> _What the task asks_:
Beginning at the line that contains "Victoria Traian", reproduce the entries below exactly, ending with the line that contains "phối xăng dầu gửi". Omit each picture.

[Collected data]
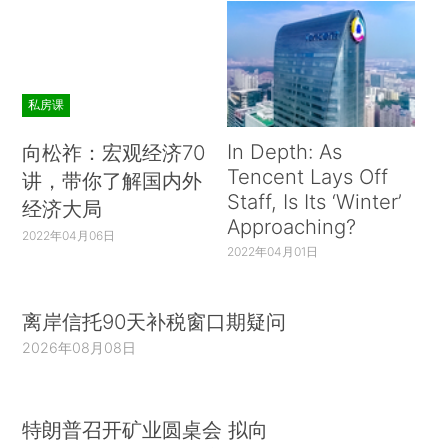
私房课
In Depth: As
向松祚：宏观经济70
Tencent Lays Off
讲，带你了解国内外
Staff, Is Its ‘Winter’
经济大局
Approaching?
2022年04月06日
2022年04月01日
离岸信托90天补税窗口期疑问
2026年08月08日
特朗普召开矿业圆桌会 拟向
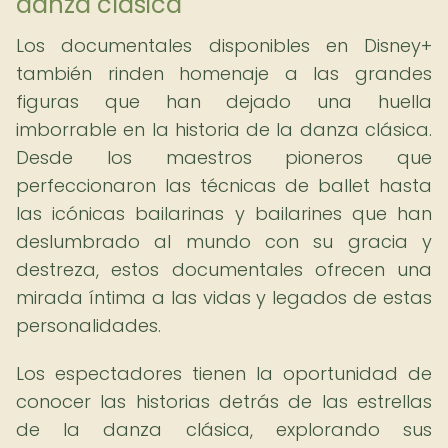
danza clásica
Los documentales disponibles en Disney+
también rinden homenaje a las grandes
figuras que han dejado una huella
imborrable en la historia de la danza clásica.
Desde los maestros pioneros que
perfeccionaron las técnicas de ballet hasta
las icónicas bailarinas y bailarines que han
deslumbrado al mundo con su gracia y
destreza, estos documentales ofrecen una
mirada íntima a las vidas y legados de estas
personalidades.
Los espectadores tienen la oportunidad de
conocer las historias detrás de las estrellas
de la danza clásica, explorando sus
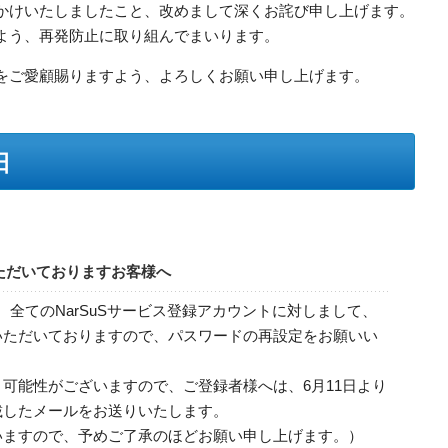
かけいたしましたこと、改めまして深くお詫び申し上げます。
よう、再発防止に取り組んでまいります。
をご愛顧賜りますよう、よろしくお願い申し上げます。
日
いただいておりますお客様へ
は、全てのNarSuSサービス登録アカウントに対しまして、
いただいておりますので、パスワードの再設定をお願いい
可能性がございますので、ご登録者様へは、6月11日より
載したメールをお送りいたします。
いますので、予めご了承のほどお願い申し上げます。）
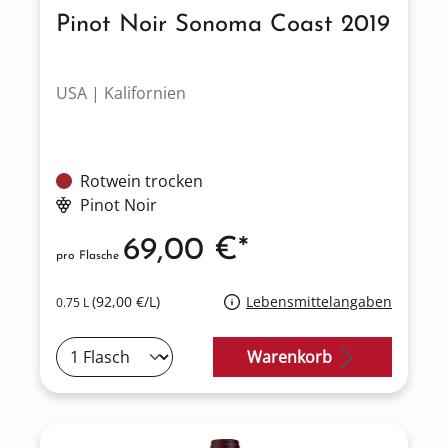
Pinot Noir Sonoma Coast 2019
USA | Kalifornien
Rotwein trocken
Pinot Noir
69,00 €*
pro Flasche
(92,00 €/L)
Lebensmittelangaben
0.75 L
Warenkorb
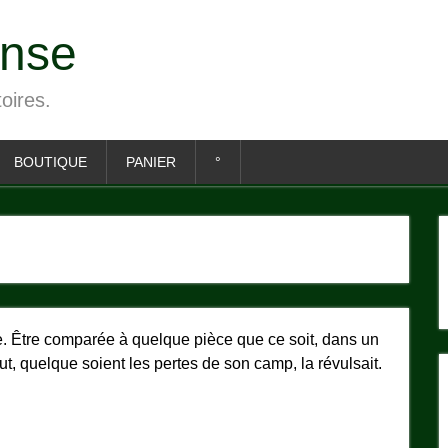
ense
toires.
BOUTIQUE
PANIER
°
ique. Être comparée à quelque pièce que ce soit, dans un
out, quelque soient les pertes de son camp, la révulsait.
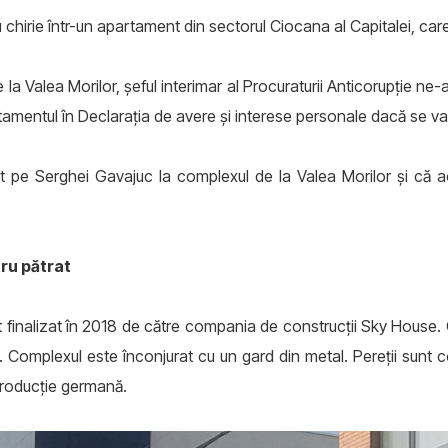
 chirie într-un apartament din sectorul Ciocana al Capitalei, care
de la Valea Morilor, şeful interimar al Procuraturii Anticorupţie n
rtamentul în Declaraţia de avere şi interese personale dacă se va
 pe Serghei Gavajuc la complexul de la Valea Morilor şi că ac
ru pătrat
t finalizat în 2018 de către compania de construcţii Sky House.
aje. Complexul este înconjurat cu un gard din metal. Pereţii sunt c
e producţie germană.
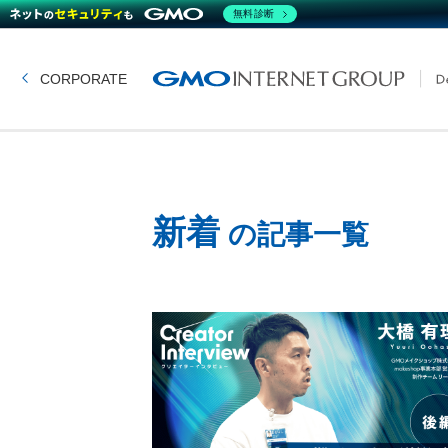
無料診断
CORPORATE
新着
の記事一覧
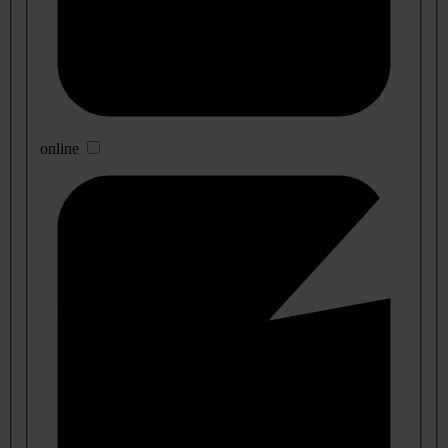
online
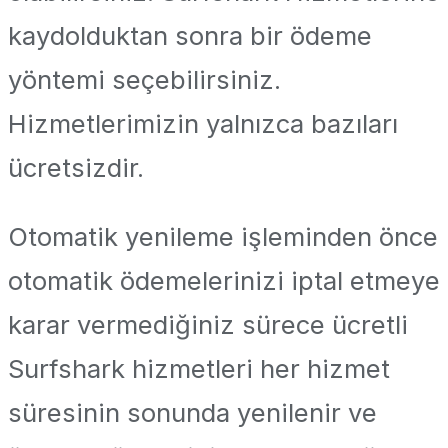
kaydolduktan sonra bir ödeme
yöntemi seçebilirsiniz.
Hizmetlerimizin yalnızca bazıları
ücretsizdir.
Otomatik yenileme işleminden önce
otomatik ödemelerinizi iptal etmeye
karar vermediğiniz sürece ücretli
Surfshark hizmetleri her hizmet
süresinin sonunda yenilenir ve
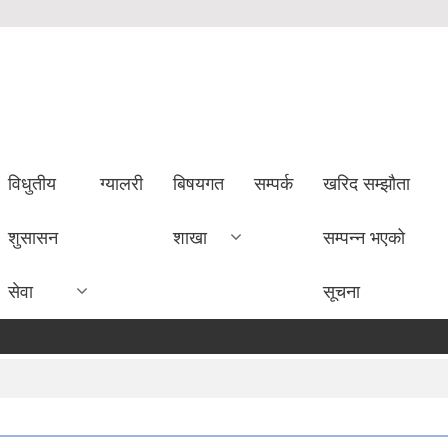
विधुतीय
ग्यालरी
बिषयगत
सम्पर्क
खरिद सम्झौता
शुसासन
शाखा
सम्पन्न भएको
सेवा
सूचना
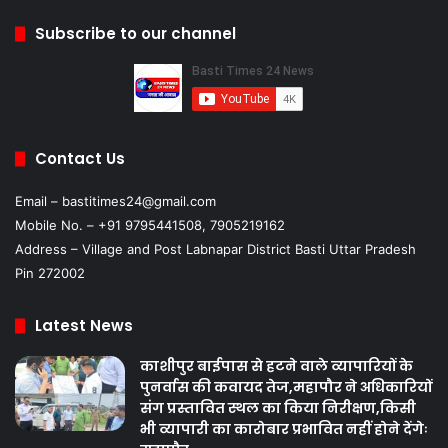
Subscribe to our channel
Contact Us
Email – bastitimes24@gmail.com
Mobile No. – +91 9795441508, 7905219162
Address – Village and Post Labnapar District Basti Uttar Pradesh
Pin 272002
Latest News
काशीपुर बाईपास से हटने वाले व्यापारियों के
पुनर्वास की कवायद तेज,महापौर ने अधिकारियों
संग प्रस्तावित स्थल का किया निरीक्षण,किसी
भी व्यापारी का कारोबार प्रभावित नहीं होने देंगेः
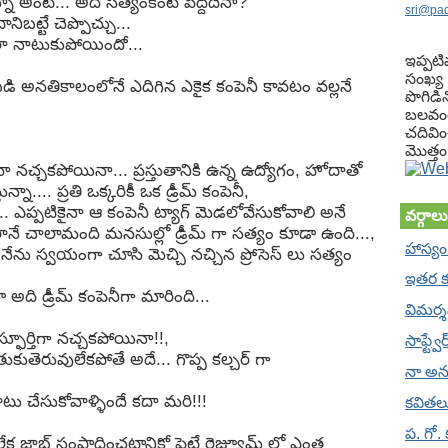
్నా అంటే... అది సత్యంకంటే పెద్దదేనా?
sri@pa
ిబట్టే చెప్పొచ్చు...
ా నాటుకుపోయిందో...
ఇప్పటి
సంఖ్య : 
బడి అనతికాలంలోనే ఎదిగిన ఎకైక కంపెనీ కావటం వల్లనే
పొగిడిన
బలవంత
చదివిం
మొత్తం.
 నచ్చకపోయినా... ప్రస్తుతానికి ఉన్న ఉద్యోగం, హోదాతో
ున్నా.... ప్రతి ఒక్కరికీ ఒక డ్రీమ్ కంపెనీ,
. ఎప్పటికైనా ఆ కంపెనీ ట్యాగ్ మెడలోవేసుకోవాలి అనే
వర్గాలు
నే చాలామంది మనసుల్లో డ్రీమ్ గా సత్యం కూడా ఉంది...,
హాస్యం
ేను స్వయంగా చూసి మెచ్చి నచ్చిన ప్రోసెస్ లు సత్యం
ఇతర 
అది డ్రీమ్ కంపెనీగా మారింది...
విమర్శన
్ఫూర్తిగా నచ్చకపోయినా!!,
సాఫ్ట్వ
ుకుతెరువులేకపోతే అదే... గొప్ప కల్చర్ గా
నా అన
ాటు చేసుకోవాళ్ళిందే కదా మరి!!!
కవితల
ప. గో.
క జాబ్ సంపాదించటానికో పెట్టే రెజ్యూమ్ లో ఎంత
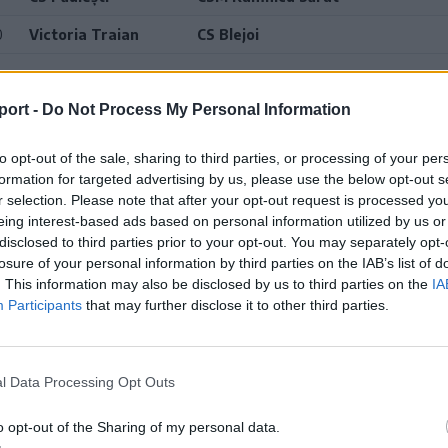
0
Victoria Traian
CS Blejoi
5–2026-os szezon, alapszakasz, 2-es csoport
port -
Do Not Process My Personal Information
Cs
M
Gy
D
V
Gk
to opt-out of the sale, sharing to third parties, or processing of your per
formation for targeted advertising by us, please use the below opt-out s
iești
7
6
0
1
23-10
r selection. Please note that after your opt-out request is processed y
rhelyi SE
7
5
1
1
16-5
eing interest-based ads based on personal information utilized by us or
disclosed to third parties prior to your opt-out. You may separately opt-
i
7
5
1
1
16-6
losure of your personal information by third parties on the IAB’s list of
. This information may also be disclosed by us to third parties on the
IA
7
4
1
2
18-10
Participants
that may further disclose it to other third parties.
aniștea
7
3
1
3
15-16
Traian
7
3
1
3
9-16
l Data Processing Opt Outs
györgyi Sepsi OSK II.
7
2
2
3
14-11
o opt-out of the Sharing of my personal data.
ni
7
2
1
4
11-14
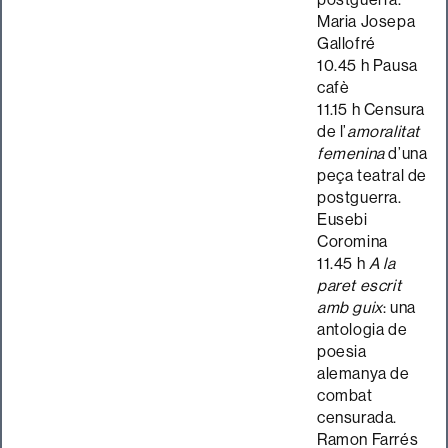
Maria Josepa
Gallofré
10.45 h Pausa
cafè
11.15 h Censura
de l’
amoralitat
femenina
d’una
peça teatral de
postguerra.
Eusebi
Coromina
11.45 h
A la
paret escrit
amb guix
: una
antologia de
poesia
alemanya de
combat
censurada.
Ramon Farrés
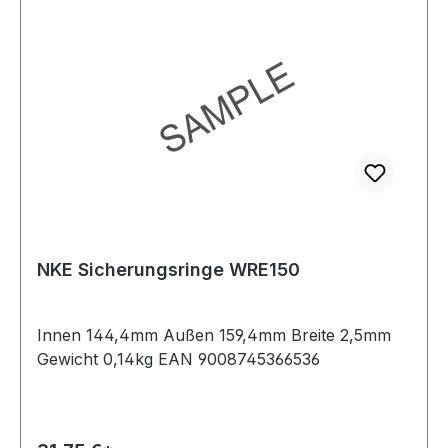
NKE Sicherungsringe WRE150
Innen 144,4mm Außen 159,4mm Breite 2,5mm
Gewicht 0,14kg EAN 9008745366536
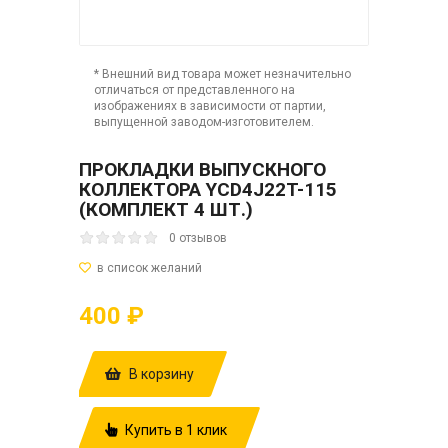
* Внешний вид товара может незначительно
отличаться от представленного на
изображениях в зависимости от партии,
выпущенной заводом-изготовителем.
ПРОКЛАДКИ ВЫПУСКНОГО
КОЛЛЕКТОРА YCD4J22T-115
(КОМПЛЕКТ 4 ШТ.)
0 отзывов
400 ₽
В корзину
Купить в 1 клик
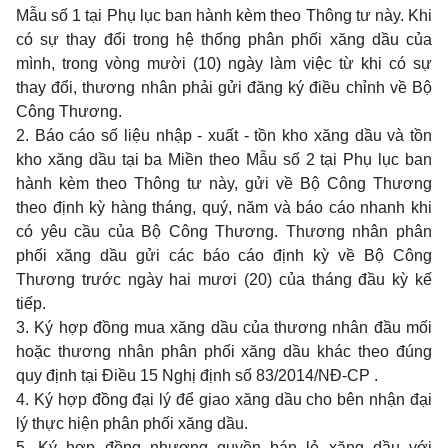
Mẫu số 1
tại Phụ lục ban hành kèm theo Thông tư này. Khi
có sự thay đổi trong hệ thống phân phối xăng dầu của
mình, trong vòng mười (10) ngày làm việc từ khi có sự
thay đổi, thương nhân phải gửi đăng ký điều chỉnh về Bộ
Công Thương.
2. Báo cáo số liệu nhập - xuất - tồn kho xăng dầu và tồn
kho xăng dầu tại ba Miền theo
Mẫu số 2
tại Phụ lục ban
hành kèm theo Thông tư này, gửi về Bộ Công Thương
theo định kỳ hàng tháng, quý, năm và báo cáo nhanh khi
có yêu cầu của Bộ Công Thương. Thương nhân phân
phối xăng dầu gửi các báo cáo định kỳ về Bộ Công
Thương trước ngày hai mươi (20) của tháng đầu kỳ kế
tiếp.
3. Ký hợp đồng mua xăng dầu của thương nhân đầu mối
hoặc thương nhân phân phối xăng dầu khác theo đúng
quy định tại Điều 15 Nghị định số
83/2014/NĐ-CP
.
4. Ký hợp đồng đại lý để giao xăng dầu cho bên nhận đại
lý thực hiện phân phối xăng dầu.
5. Ký hợp đồng nhượng quyền bán lẻ xăng dầu với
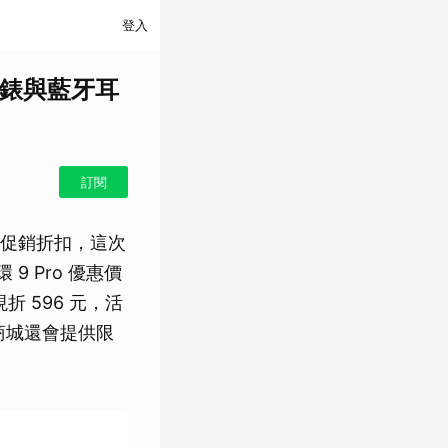
登入
慧手錶與藍牙耳
訂閱
促銷折扣，這次
9 Pro 優惠價
現折 596 元，活
商城還會提供限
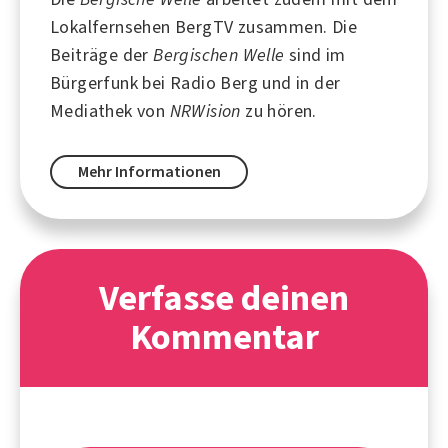
Lokalfernsehen
BergTV
zusammen. Die
Beiträge der
Bergischen Welle
sind im
Bürgerfunk bei
Radio Berg
und in der
Mediathek von
NRWision
zu hören.
Mehr Informationen
Verfasse deinen
Kommentar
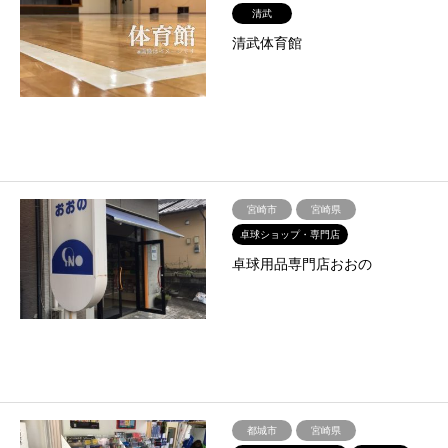
清武
清武体育館
宮崎市
宮崎県
卓球ショップ・専門店
卓球用品専門店おおの
都城市
宮崎県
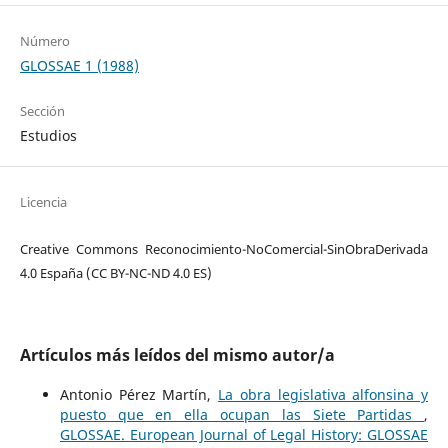
Número
GLOSSAE 1 (1988)
Sección
Estudios
Licencia
Creative Commons Reconocimiento-NoComercial-SinObraDerivada
4.0 España (CC BY-NC-ND 4.0 ES)
Artículos más leídos del mismo autor/a
Antonio Pérez Martín,
La obra legislativa alfonsina y
puesto que en ella ocupan las Siete Partidas
,
GLOSSAE. European Journal of Legal History: GLOSSAE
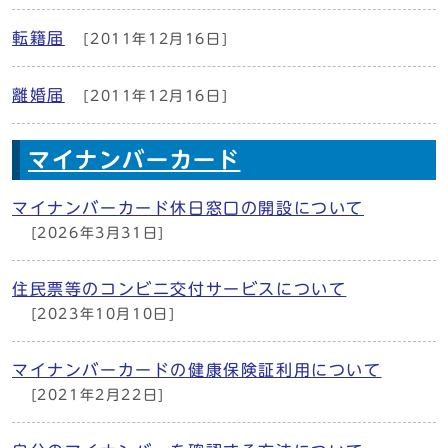
転籍届
[2011年12月16日]
離婚届
[2011年12月16日]
マイナンバーカード
マイナンバーカード休日窓口の開設について
[2026年3月31日]
住民票等のコンビニ交付サービスについて
[2023年10月10日]
マイナンバーカードの健康保険証利用について
[2021年2月22日]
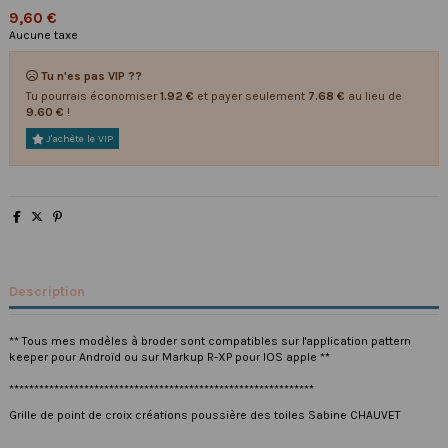
9,60 €
Aucune taxe
Tu n'es pas VIP ??
Tu pourrais économiser
1.92 €
et payer seulement
7.68 €
au lieu de
9.60 €
!
J'achète le VIP
Description
** Tous mes modèles à broder sont compatibles sur l'application pattern
keeper pour Androïd ou sur Markup R-XP pour IOS apple **
*************************************************************
Grille de point de croix créations poussière des toiles Sabine CHAUVET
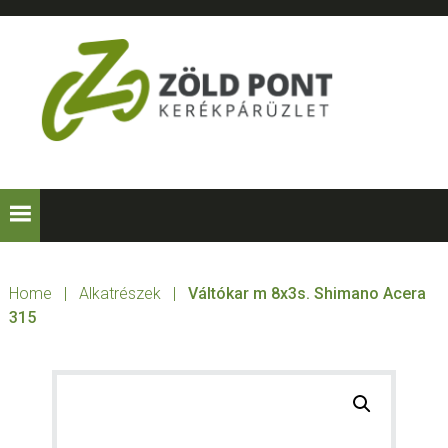
Skip
Skip
Skip
to
to
to
primary
main
footer
navigation
content
ZÖLD
Kerékpárt
mindenkinek!
PONT
KERÉKPÁRÜZLE
Home
|
Alkatrészek
|
Váltókar m 8x3s. Shimano Acera
315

> _Task response_:
Victoria Traian
CS Blejoi
5–2026-os szezon, alapszakasz, 2-es csoport
port -
Do Not Process My Personal Information
Cs
M
Gy
D
V
Gk
to opt-out of the sale, sharing to third parties, or processing of your per
formation for targeted advertising by us, please use the below opt-out s
iești
7
6
0
1
23-10
r selection. Please note that after your opt-out request is processed y
rhelyi SE
7
5
1
1
16-5
eing interest-based ads based on personal information utilized by us or
disclosed to third parties prior to your opt-out. You may separately opt-
i
7
5
1
1
16-6
losure of your personal information by third parties on the IAB’s list of
. This information may also be disclosed by us to third parties on the
IA
7
4
1
2
18-10
Participants
that may further disclose it to other third parties.
aniștea
7
3
1
3
15-16
Traian
7
3
1
3
9-16
l Data Processing Opt Outs
györgyi Sepsi OSK II.
7
2
2
3
14-11
o opt-out of the Sharing of my personal data.
ni
7
2
1
4
11-14
Maria Josepa
Gallofré
10.45 h Pausa
cafè
11.15 h Censura
de l’
amoralitat
femenina
d’una
peça teatral de
postguerra.
Eusebi
Coromina
11.45 h
A la
paret escrit
amb guix
: una
antologia de
poesia
alemanya de
combat
censurada.
Ramon Farrés
NKE Sicherungsringe WRE150
Innen 144,4mm Außen 159,4mm Breite 2,5mm
Gewicht 0,14kg EAN 9008745366536
* Внешний вид товара может незначительно
отличаться от представленного на
изображениях в зависимости от партии,
выпущенной заводом-изготовителем.
ПРОКЛАДКИ ВЫПУСКНОГО
КОЛЛЕКТОРА YCD4J22T-115
(КОМПЛЕКТ 4 ШТ.)
0 отзывов
400 ₽
В корзину
Купить в 1 клик
Mẫu số 1
tại Phụ lục ban hành kèm theo Thông tư này. Khi
có sự thay đổi trong hệ thống phân phối xăng dầu của
mình, trong vòng mười (10) ngày làm việc từ khi có sự
thay đổi, thương nhân phải gửi đăng ký điều chỉnh về Bộ
Công Thương.
2. Báo cáo số liệu nhập - xuất - tồn kho xăng dầu và tồn
kho xăng dầu tại ba Miền theo
Mẫu số 2
tại Phụ lục ban
hành kèm theo Thông tư này, gửi về Bộ Công Thương
theo định kỳ hàng tháng, quý, năm và báo cáo nhanh khi
có yêu cầu của Bộ Công Thương. Thương nhân phân
phối xăng dầu gửi các báo cáo định kỳ về Bộ Công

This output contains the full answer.